Independent Contractors
The parties are independent contractors. Nothing in these Terms shall be construed to create a partnership, joint venture, employment, or agency relationship (except the limited agency expressly set out in Section 5), and neither party has authority to bind the other except as expressly provided.
Notices
Notices required or permitted under these Terms shall be in writing and shall be deemed given when delivered by (i) personal delivery; (ii) nationally recognized overnight courier; (iii) certified U.S. mail, return receipt requested; or (iv) email to the addresses last designated by each party. Notices to the Company shall be directed to the contact points in Section 19.
Headings
The headings in these Terms are for convenience only and shall not affect interpretation.

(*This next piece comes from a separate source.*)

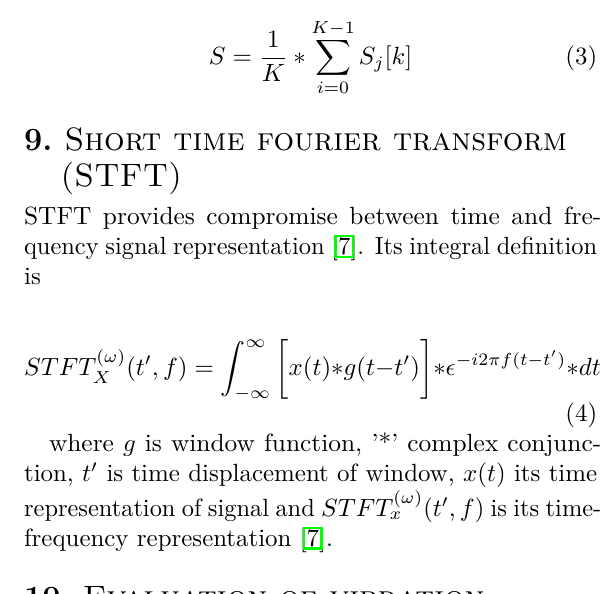
Figure 4. The three-axis accelerometer placed on flange of the wing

No Third-Party Beneficiaries
These Terms are for the sole benefit of the parties and their permitted successors and assigns, and are not intended to, and shall not, confer any rights or remedies on any other person.
Electronic Execution
The parties consent to the use of electronic records and electronic signatures in connection with these Terms and the Dispatch Agreement in accordance with the federal Electronic Signatures in Global and National Commerce Act (15 U.S.C. § 7001 et seq.) and applicable state law.
Contact the Company
Any notice, request, rights exercise, opt-out, or other communication concerning these Terms should be addressed to:
- Entity
- Meridian Dispatchers
- sales@meridiandispatchers.com
- Telephone
- (571) 576‑7104
- Reference
- Please quote “Legal Notice — MD-LEG-TOS-001”
The Company will acknowledge receipt of legal notices within a reasonable period and will respond substantively within the timeframes prescribed by these Terms or applicable law.